Après mon Master 2 en Italie, j’ai compris que ma passion était la recherche scientifique et qu’en Italie il n’y avait pas beaucoup de possibilités. J’ai alors contacté des chercheurs italiens de l’Institut Imagine à Paris. Après deux entretiens via Skype j’ai été sélectionnée pour travailler dans leur équipe, j’ai fait mes valises et je suis arrivée à Paris. Le niveau scientifique est très bon et ma rémunération très correcte. En Italie j’ai travaillé dans deux laboratoires et dans une Fondation pour la vulgarisation scientifique pour les jeunes, une expérience fantastique. L’Italie est le pays dans lequel j’aimerais vivre. Malheureusement les fonds pour la recherche sont très limités, donc  je reste en France pour l’instant.

10. ​Caterina Marino, neurobiologiste, Laboratoire Psychologie de la Perception (Université Paris Descartes)

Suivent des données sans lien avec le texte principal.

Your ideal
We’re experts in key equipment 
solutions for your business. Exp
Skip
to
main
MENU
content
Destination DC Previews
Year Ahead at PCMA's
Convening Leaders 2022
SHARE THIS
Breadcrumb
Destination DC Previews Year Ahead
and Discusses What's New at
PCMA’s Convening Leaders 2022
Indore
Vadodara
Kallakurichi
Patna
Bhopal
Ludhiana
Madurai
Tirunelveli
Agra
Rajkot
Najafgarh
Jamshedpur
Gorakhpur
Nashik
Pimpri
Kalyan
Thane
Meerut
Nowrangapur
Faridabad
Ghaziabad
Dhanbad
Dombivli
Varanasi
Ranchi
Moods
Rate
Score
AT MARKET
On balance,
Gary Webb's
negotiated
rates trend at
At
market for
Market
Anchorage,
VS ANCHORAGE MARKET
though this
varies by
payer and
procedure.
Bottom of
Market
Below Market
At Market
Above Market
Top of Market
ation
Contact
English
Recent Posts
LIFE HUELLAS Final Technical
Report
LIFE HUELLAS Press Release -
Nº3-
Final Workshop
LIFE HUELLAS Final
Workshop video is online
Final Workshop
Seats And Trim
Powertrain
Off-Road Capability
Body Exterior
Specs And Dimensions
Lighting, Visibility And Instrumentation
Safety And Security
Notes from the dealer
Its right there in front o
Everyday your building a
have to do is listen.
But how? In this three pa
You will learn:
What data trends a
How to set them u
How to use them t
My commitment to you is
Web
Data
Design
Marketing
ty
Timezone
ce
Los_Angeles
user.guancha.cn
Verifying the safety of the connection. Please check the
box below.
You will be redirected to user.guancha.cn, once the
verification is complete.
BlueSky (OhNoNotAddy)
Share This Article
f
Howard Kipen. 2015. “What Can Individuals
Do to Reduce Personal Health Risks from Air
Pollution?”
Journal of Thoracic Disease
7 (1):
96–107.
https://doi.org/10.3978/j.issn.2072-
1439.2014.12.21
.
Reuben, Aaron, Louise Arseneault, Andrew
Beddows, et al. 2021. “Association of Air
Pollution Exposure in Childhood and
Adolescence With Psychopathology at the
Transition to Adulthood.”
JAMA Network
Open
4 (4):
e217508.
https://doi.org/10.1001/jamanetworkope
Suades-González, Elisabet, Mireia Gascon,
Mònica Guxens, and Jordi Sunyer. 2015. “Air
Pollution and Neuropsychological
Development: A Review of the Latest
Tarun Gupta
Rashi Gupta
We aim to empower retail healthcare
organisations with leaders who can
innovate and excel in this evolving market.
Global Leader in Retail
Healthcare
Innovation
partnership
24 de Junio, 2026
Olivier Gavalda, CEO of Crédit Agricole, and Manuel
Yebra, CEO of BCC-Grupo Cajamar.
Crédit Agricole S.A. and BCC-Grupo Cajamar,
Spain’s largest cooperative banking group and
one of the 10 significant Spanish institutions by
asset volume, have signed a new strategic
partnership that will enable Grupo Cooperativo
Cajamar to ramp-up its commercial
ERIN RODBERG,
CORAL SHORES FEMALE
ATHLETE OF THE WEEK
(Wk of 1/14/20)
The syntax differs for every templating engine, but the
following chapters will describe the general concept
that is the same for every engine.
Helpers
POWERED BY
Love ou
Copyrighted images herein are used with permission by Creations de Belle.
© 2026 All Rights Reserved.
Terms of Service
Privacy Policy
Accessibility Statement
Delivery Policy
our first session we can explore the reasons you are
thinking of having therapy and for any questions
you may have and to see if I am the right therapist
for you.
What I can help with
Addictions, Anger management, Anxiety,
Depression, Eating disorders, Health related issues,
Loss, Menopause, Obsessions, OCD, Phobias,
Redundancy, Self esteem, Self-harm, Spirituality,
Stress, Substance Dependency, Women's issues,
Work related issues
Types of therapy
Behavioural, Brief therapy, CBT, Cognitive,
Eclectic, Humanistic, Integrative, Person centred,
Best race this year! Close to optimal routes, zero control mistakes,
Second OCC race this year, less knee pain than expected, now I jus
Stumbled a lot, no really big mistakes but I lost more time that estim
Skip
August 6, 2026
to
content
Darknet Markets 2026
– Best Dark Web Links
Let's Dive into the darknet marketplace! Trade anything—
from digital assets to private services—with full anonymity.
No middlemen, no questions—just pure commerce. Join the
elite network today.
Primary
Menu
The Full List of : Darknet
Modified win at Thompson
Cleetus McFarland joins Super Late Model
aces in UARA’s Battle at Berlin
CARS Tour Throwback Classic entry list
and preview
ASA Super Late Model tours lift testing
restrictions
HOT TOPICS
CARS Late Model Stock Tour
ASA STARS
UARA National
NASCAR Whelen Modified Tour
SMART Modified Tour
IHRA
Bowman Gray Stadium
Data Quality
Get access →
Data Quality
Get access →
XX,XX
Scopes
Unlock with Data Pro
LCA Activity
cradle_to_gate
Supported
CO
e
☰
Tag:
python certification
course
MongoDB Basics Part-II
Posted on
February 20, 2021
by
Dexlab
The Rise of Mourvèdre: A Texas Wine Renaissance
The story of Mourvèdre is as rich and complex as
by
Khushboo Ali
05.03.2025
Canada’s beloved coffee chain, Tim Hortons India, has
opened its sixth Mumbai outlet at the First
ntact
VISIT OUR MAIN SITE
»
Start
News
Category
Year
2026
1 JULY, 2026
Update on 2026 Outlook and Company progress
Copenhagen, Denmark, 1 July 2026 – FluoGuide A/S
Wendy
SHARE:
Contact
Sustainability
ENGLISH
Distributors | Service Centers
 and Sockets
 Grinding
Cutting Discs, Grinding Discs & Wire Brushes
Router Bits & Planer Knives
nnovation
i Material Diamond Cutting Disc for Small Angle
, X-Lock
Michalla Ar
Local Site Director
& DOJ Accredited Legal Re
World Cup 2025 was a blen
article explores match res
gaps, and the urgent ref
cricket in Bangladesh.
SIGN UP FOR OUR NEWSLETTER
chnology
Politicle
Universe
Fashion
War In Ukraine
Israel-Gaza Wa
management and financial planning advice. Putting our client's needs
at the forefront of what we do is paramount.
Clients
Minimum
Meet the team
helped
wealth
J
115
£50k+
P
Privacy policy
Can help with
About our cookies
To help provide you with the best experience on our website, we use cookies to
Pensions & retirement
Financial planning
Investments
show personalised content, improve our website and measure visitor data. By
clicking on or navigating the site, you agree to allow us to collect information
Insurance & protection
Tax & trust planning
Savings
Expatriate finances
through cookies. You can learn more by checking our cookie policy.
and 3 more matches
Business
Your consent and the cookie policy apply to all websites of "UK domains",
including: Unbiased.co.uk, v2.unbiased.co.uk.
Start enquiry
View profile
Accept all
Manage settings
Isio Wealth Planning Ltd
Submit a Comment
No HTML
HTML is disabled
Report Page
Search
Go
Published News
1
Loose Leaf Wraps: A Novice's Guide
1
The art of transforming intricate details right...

CaterinaMarinoPour ma thèse de doctorat, je m’occupe des mécanismes cérébraux et acoustiques nécessaires à l’apprentissage du langage pendant les premières années de vie de l’enfant, dans le cas du développement normal et dans le développement atypique (dyslexie etc.). Dans mon laboratoire je fais des tests avec des enfants de 9 mois, pendant lesquels je mesure les réponses comportementales et cérébrales : exposition à des sons (mots, notes musicales, etc.) et à des stimulations visuelles (vidéos, images, etc.).

Je suis venue en France par hasard : j’avais postulé dans plusieurs universités et ensuite j’ai choisi ma destination en fonction du thème traité et de l’importance du laboratoire. En Italie, après mon master, j’ai travaillé 6 mois dans le laboratoire Langage, Cognition et Développement de Trieste. Je ne sais pas si j’aurai la possibilité de rentrer en Italie. Pour l’instant je n’ai pas un programme bien défini pour le futur, mais il faut dire que, malgré tout l’amour que j’ai pour mon pays, il devrait vraiment faire quelque chose de plus pour les chercheurs…

Ce billet de mon blog veut également être un remerciement pour la France, qui nous accueille et nous donne la possibilité d’exprimer nos talents.